En bref
- Le magnésium soutient énergie, muscles et récupération
- Un déficit léger peut favoriser crampes et fatigue
- L’alimentation suffit souvent avant les compléments
On parle beaucoup de protéines, de glucides, parfois d’hydratation. Bien moins de magnésium. Pourtant, chez les coureurs, ce minéral peut peser sur la sensation d’effort, la qualité de la récupération et même la régularité des entraînements. Jusqu’à 50 % d’entre eux auraient des apports insuffisants.
Un minéral discret, mais très présent dans l’effort
Le sujet est moins spectaculaire qu’une nouvelle paire de chaussures, mais il touche au cœur de la machine. Le magnésium participe à plus de 300 réactions enzymatiques, notamment celles liées à la production d’énergie, via l’ATP, mais aussi à la contraction et au relâchement musculaire, ainsi qu’à l’équilibre électrolytique.
Autrement dit, quand on court, on en consomme. Des travaux publiés dans Nutrients et le Journal of the International Society of Sports Nutrition indiquent que les personnes pratiquant un exercice intense peuvent avoir des besoins jusqu’à 20 % plus élevés que le reste de la population. La transpiration joue, mais pas seulement. Le stress physique modifie aussi la répartition du magnésium dans l’organisme.
Quand le manque se fait sentir sans vraiment se voir
C’est là que le sujet devient concret. Un déficit léger ne se repère pas facilement, mais il peut laisser des traces très familières pour les coureurs.
On retrouve souvent des crampes, une fatigue jugée excessive après un effort pourtant modéré, un sommeil plus fragile, de la nervosité, ou encore une récupération plus lente après une sortie longue. Pas de quoi paniquer. Mais assez pour alourdir des séances qui devraient mieux passer.
L’assiette couvre souvent l’essentiel
La bonne nouvelle, c’est que le magnésium ne se cache pas dans des produits introuvables.

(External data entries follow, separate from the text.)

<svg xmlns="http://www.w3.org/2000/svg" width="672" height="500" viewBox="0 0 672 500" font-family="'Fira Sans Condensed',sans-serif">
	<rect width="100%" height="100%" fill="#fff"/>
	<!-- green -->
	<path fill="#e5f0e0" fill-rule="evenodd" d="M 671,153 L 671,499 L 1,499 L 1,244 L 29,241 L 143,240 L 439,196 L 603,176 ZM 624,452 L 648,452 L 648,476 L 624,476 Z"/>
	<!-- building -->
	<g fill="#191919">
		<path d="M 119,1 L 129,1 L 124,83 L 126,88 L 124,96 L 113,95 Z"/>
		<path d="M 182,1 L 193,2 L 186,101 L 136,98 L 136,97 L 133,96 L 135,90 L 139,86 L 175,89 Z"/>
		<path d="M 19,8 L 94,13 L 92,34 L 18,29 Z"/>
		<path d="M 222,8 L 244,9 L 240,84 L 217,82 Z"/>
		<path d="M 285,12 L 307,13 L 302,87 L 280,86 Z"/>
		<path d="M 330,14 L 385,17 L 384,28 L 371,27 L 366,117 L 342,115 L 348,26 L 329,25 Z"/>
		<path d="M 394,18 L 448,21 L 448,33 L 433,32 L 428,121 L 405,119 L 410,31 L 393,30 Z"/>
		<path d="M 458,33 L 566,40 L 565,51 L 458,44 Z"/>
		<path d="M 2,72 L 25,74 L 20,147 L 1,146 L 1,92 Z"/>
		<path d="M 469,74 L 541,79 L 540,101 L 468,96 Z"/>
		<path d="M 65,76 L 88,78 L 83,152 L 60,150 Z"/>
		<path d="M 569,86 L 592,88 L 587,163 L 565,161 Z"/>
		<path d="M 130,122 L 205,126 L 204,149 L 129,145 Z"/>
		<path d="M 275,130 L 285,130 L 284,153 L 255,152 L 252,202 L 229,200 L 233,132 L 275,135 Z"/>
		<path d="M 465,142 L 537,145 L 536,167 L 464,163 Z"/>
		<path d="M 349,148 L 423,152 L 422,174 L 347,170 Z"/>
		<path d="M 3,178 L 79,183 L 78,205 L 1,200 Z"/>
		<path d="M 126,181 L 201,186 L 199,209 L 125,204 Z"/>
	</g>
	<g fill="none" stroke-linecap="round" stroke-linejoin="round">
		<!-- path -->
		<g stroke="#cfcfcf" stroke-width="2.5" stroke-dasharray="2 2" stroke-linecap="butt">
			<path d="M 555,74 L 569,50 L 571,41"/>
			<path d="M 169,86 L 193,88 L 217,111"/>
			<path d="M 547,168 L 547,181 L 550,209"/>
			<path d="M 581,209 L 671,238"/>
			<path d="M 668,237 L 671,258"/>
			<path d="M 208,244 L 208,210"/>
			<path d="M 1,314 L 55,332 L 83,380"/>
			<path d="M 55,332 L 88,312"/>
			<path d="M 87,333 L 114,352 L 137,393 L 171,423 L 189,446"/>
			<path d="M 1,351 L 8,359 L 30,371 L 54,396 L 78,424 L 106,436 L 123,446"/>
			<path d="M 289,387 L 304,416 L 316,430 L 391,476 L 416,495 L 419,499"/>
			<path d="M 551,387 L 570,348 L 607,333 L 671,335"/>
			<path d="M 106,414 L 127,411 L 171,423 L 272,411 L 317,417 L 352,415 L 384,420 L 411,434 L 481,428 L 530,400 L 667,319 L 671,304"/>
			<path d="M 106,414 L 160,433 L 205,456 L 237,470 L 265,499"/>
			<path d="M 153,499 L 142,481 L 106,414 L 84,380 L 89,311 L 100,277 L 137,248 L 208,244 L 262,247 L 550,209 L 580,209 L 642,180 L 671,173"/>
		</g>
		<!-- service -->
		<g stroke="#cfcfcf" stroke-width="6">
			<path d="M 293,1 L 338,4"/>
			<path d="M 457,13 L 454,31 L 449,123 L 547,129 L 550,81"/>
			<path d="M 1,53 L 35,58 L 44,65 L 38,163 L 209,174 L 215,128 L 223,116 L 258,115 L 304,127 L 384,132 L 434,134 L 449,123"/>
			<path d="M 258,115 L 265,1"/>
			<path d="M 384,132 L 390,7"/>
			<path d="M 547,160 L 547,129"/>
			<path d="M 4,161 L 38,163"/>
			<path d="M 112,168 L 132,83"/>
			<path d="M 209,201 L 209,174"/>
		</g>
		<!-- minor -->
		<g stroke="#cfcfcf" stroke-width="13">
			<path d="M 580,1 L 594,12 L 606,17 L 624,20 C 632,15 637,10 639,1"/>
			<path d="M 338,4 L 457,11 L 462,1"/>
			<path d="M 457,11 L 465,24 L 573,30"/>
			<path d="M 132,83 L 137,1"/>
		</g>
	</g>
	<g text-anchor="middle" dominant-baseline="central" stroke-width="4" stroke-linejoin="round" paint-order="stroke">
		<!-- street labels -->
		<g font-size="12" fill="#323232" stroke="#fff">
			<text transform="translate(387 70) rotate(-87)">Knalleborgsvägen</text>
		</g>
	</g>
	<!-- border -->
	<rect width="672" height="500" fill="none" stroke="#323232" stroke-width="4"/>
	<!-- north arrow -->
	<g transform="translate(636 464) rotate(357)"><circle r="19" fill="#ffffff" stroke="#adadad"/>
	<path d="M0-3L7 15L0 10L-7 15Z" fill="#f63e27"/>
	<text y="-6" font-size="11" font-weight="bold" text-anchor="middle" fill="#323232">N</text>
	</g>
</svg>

Il est présent dans les graines de courge, les amandes, les pois chiches, l’avoine, les épinards et même le chocolat noir à 70 %.
L’EFSA situe l’apport quotidien recommandé des adultes autour de 300 à 400 mg. Un menu avec une poignée d’amandes, un plat de légumineuses et un peu de chocolat noir peut déjà rapprocher sérieusement de cet objectif, sans passer par des gélules.
Les compléments, utiles surtout en cas de déficit
Les suppléments ont gagné du terrain dans le sport, mais l’intérêt n’est pas le même pour tout le monde. Une métanalyse publiée dans Magnesium Research rapporte des effets positifs sur la force et la réduction des crampes chez les personnes carencées. Chez les coureurs dont le niveau est normal, les bénéfices paraissent beaucoup moins nets.
Tous les formats ne se valent pas non plus. Le citrate et le lactate de magnésium sont présentés comme mieux absorbés que l’oxyde, souvent moins cher mais aussi moins efficace. Et un excès peut provoquer diarrhées et inconfort digestif, ce qui, clairement, n’aide personne avant un entraînement.
La récupération, un enjeu plus large
Les recherches les plus récentes regardent aussi le lien entre magnésium, stress oxydatif et inflammation après l’effort. Des travaux relayés par Frontiers in Physiology suggèrent qu’un bon niveau pourrait aider à mieux encaisser l’exercice et à accélérer la récupération musculaire.
Mais il ne faut pas lui demander plus qu’il ne peut offrir. Le magnésium ne remplace ni l’entraînement, ni le repos, ni une bonne hydratation. En revanche, dans un sport où les détails comptent, il peut faire la différence entre des jambes légères et une fatigue qui s’installe.